=== Problem to solve ===
Pick up the Holman Corporation audit passage below at the point where it ends, and continue it with the next part of the problem.

======== Passage ========

You are engaged in the audit of the financial statements of Holman Corporation for the year ended December 31, 20X6. The accompanying analyses of the Property, Plant, and Equipment and related accumulated depreciation accounts have been prepared by the chief accountant of the client. You have traced the beginning balances to your prior years audit working papers.

HOLMAN CORPORATION
Analysis of Property, Plant, and Equipment
and Related Accumulated Depreciation Accounts
Year Ended December 31, 20X6
Final Assets Per Ledger
Description 12/31/X5 Additions Retirements 12/31/X6
Land $ 422,500 $ 5,000 $ 427,500
Buildings 120,000 17,500 137,500
Machinery and equipment 385,000 40,400 $ 26,000 399,400
$ 927,500 $ 62,900 $ 26,000 $ 964,400

Final Accumulated Depreciation Per Ledger
Description 12/31/X5 Additions* Retirements 12/31/X6
Buildings $ 60,000 $ 5,150 $ 65,150
Machinery and equipment 173,250 39,220 212,470
$ 223,250 $ 44,370 $ 277,620

*Depreciation expense for the year.

======== The data ========

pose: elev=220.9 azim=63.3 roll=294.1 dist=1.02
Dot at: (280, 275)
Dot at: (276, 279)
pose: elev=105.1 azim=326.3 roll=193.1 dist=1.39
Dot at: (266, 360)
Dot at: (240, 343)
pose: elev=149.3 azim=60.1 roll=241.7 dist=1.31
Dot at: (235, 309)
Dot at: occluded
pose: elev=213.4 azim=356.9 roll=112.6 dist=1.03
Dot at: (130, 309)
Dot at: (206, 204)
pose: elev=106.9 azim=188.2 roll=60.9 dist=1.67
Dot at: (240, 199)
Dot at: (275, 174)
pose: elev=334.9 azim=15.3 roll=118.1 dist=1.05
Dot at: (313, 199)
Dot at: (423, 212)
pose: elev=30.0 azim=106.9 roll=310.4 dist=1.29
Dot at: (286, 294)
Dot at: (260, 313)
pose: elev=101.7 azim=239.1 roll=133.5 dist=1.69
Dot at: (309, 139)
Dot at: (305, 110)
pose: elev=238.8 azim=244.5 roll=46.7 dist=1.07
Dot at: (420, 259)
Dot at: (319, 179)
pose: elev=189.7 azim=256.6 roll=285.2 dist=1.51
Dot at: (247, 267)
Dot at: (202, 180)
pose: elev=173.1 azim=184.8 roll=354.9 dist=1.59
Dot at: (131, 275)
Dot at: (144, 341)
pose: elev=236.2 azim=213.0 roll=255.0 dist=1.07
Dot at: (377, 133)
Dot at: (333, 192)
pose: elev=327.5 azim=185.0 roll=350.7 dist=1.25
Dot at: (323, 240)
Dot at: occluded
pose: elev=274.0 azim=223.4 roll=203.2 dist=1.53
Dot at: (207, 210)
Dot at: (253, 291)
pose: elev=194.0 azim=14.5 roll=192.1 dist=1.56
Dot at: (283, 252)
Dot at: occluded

========

=== Output of the exercise ===
All plant assets are depreciated on the straight-line basis (no residual value taken into consideration) based on the following estimated service lives: building, 25 years; all other items, 10 years. The companys policy is to take one half-years depreciation on all asset additions and disposals during the year.

Your audit revealed the following information:

  1. The company completed the construction of a wing on the plant building on June 30. The service life of the building was not extended by this addition. The lowest construction bid received was $17,500, the amount recorded in the Buildings account. Company personnel constructed the addition at a cost of $16,000 (materials, $7,500; labor, $5,500; and overhead, $3,000).
  2. On August 18, $5,000 was paid for paving and fencing a portion of land owned by the company and used as a parking lot for employees. The expenditure was charged to the Land account.
  3. The amount shown in the machinery and equipment asset retirement column represents cash received on September 5 upon disposal of a machine purchased in July 20X2 for $48,000. The chief accountant recorded depreciation expense of $3,500 on this machine in 20X6.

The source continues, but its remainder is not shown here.